[Data extract]
# # #
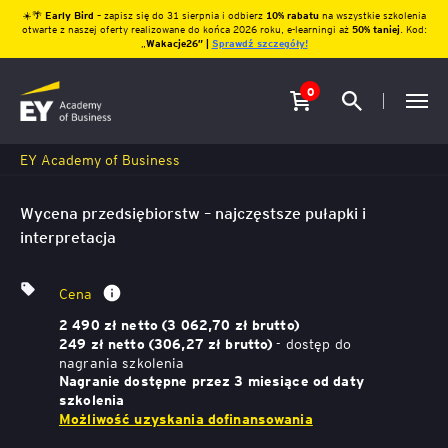
☀️🌴
Early Bird
– zapisz się do 31 sierpnia i odbierz
10% rabatu
na wszystkie szkolenia
otwarte z naszej oferty realizowane do końca 2026 roku, e-learningi aż
50% taniej
. Kod:
„
Wakacje26″ |
Sprawdź szczegóły!
0
EY Academy of Business
Wycena przedsiębiorstw – najczęstsze pułapki i
interpretacja
Cena
2 490 zł netto (3 062,70 zł brutto)
- dostęp do
249 zł netto (306,27 zł brutto)
nagrania szkolenia
Nagranie dostępne przez 3 miesiące od daty
szkolenia
Możliwość uzyskania dofinansowania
# # #
[Exercise requirements]
The word "netto" occurs in some lines of the data above; report how many such lines there are, with no other words.

[Answer area]
2